HOW TO COMPLETE THIS TASK: Take the data below and copy exactly the lines starting at the one with "Burner seating .........." and finishing at the one with "trip ............... | (3) |", both included.
----
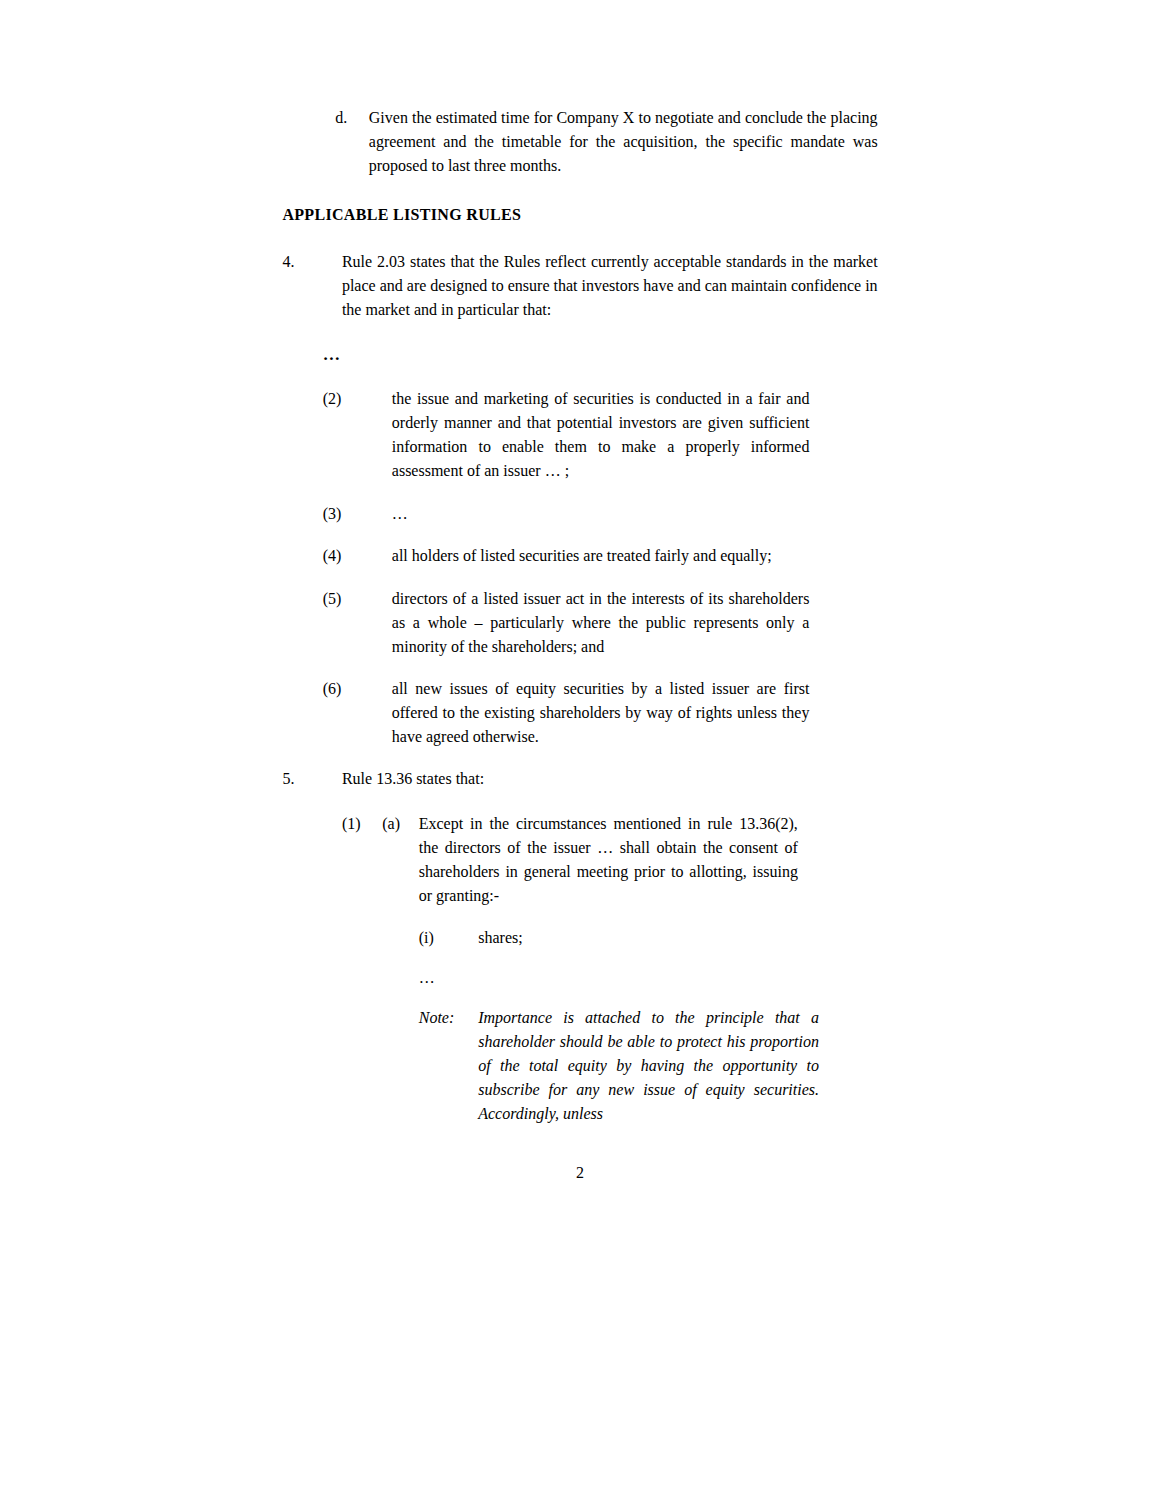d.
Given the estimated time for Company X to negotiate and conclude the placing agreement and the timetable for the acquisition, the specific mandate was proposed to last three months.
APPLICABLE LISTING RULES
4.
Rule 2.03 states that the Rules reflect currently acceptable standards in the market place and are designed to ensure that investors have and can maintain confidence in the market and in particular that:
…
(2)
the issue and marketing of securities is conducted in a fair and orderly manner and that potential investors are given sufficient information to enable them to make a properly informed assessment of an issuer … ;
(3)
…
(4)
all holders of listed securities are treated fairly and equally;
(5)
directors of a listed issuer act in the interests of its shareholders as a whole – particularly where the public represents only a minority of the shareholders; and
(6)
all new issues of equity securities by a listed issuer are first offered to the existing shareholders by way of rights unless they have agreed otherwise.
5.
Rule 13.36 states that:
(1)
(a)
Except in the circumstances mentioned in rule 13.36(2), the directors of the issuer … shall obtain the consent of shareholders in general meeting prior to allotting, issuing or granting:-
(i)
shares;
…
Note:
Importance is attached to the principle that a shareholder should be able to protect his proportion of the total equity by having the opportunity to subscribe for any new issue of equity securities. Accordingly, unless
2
----
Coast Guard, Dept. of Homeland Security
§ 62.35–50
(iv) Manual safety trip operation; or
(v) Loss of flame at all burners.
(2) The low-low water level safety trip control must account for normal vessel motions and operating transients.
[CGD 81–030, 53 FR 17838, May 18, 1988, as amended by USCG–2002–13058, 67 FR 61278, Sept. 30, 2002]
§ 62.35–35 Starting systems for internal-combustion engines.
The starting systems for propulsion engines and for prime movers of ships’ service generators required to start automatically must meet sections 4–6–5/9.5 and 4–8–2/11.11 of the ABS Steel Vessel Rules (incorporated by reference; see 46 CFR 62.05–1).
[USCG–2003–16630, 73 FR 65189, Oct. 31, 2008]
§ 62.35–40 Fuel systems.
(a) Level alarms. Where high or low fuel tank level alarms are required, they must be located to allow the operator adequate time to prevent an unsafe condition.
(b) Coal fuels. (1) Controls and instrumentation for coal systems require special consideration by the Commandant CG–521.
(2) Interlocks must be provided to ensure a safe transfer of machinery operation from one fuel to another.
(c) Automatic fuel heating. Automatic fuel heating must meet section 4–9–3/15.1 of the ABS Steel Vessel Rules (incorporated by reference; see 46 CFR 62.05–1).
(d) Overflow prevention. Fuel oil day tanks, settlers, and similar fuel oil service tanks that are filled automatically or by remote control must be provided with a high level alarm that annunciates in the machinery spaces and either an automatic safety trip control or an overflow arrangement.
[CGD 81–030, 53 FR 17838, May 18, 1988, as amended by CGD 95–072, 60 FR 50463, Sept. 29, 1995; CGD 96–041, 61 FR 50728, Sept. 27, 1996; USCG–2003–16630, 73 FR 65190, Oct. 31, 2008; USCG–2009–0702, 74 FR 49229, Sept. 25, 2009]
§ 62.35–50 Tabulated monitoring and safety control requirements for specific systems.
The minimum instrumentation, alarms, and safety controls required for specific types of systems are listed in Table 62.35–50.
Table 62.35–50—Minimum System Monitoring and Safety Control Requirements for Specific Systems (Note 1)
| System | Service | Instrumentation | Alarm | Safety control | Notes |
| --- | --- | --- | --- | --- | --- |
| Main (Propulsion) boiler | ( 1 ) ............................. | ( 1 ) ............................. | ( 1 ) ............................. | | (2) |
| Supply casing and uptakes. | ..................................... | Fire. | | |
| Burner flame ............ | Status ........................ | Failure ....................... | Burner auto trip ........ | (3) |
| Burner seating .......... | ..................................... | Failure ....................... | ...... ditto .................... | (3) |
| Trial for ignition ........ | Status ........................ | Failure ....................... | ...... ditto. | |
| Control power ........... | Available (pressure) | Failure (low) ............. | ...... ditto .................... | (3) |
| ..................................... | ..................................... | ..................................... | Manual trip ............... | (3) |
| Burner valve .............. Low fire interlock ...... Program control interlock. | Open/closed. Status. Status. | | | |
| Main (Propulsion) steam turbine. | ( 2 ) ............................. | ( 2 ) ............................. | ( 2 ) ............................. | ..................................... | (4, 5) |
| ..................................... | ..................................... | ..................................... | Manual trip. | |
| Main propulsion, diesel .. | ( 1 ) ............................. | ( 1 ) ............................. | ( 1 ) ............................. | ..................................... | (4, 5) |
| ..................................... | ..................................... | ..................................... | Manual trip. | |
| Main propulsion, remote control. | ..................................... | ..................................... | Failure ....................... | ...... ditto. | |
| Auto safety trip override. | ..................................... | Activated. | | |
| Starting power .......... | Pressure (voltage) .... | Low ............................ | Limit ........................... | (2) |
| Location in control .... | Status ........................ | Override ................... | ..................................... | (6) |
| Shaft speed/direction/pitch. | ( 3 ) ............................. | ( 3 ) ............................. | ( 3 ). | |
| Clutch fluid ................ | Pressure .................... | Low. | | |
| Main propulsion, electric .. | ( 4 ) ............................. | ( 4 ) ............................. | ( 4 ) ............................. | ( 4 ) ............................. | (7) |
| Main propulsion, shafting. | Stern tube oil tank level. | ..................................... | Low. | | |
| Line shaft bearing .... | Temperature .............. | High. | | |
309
----
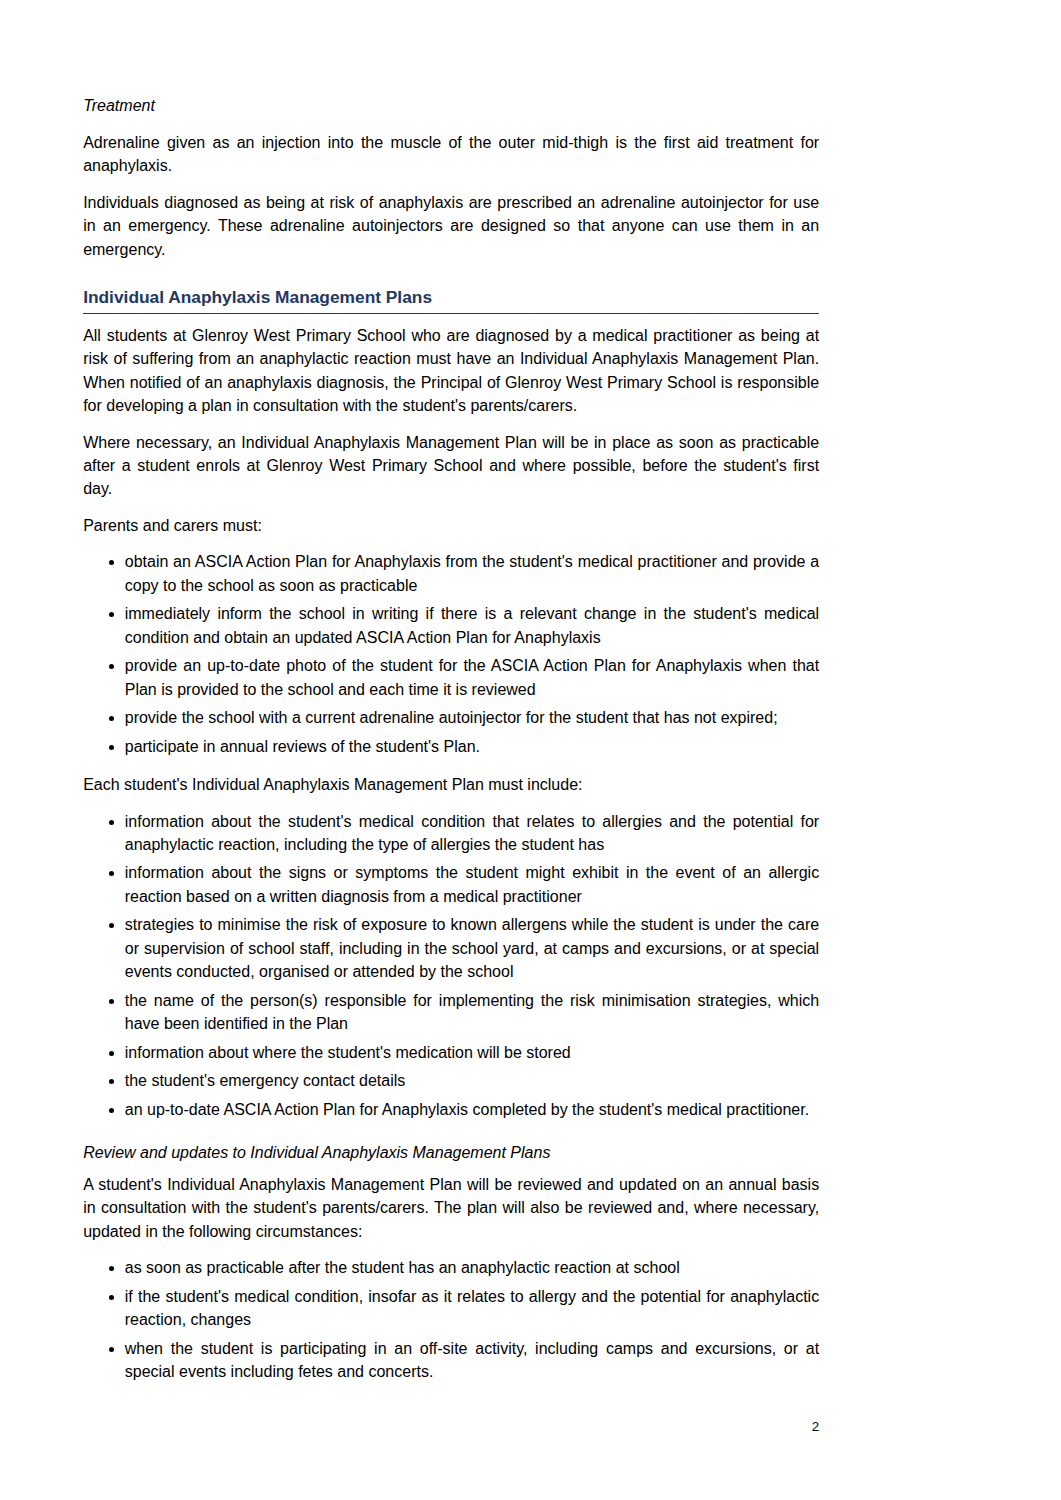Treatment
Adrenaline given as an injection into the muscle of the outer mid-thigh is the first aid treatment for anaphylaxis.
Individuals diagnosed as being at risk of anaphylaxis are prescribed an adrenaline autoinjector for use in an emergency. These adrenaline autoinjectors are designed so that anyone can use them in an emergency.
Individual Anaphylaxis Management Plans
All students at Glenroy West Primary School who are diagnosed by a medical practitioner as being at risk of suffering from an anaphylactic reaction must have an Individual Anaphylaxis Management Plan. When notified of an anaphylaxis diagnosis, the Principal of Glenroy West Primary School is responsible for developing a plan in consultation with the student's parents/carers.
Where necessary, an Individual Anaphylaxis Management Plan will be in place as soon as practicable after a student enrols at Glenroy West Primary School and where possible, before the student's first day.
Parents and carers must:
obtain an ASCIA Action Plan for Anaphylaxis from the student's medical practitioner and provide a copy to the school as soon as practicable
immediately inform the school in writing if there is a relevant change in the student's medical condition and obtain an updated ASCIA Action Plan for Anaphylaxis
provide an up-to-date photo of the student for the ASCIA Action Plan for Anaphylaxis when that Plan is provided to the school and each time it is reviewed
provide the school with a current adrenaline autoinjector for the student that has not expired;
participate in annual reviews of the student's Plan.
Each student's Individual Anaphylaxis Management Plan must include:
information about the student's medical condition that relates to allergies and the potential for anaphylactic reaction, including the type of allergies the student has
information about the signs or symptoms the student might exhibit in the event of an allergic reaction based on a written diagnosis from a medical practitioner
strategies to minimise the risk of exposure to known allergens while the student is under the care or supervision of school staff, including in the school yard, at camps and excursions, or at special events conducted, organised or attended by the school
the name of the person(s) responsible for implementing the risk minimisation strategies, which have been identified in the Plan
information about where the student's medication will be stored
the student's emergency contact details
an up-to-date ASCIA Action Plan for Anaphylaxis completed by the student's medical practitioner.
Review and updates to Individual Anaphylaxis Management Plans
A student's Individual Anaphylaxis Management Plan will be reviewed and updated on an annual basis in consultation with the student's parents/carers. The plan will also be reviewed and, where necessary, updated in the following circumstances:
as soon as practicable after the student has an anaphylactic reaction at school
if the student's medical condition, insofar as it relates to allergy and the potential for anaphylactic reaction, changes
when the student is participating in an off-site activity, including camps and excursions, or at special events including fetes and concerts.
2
----
RESPONSE TO THE TASK:
| Burner seating .......... | ..................................... | Failure ....................... | ...... ditto .................... | (3) |
| Trial for ignition ........ | Status ........................ | Failure ....................... | ...... ditto. | |
| Control power ........... | Available (pressure) | Failure (low) ............. | ...... ditto .................... | (3) |
| ..................................... | ..................................... | ..................................... | Manual trip ............... | (3) |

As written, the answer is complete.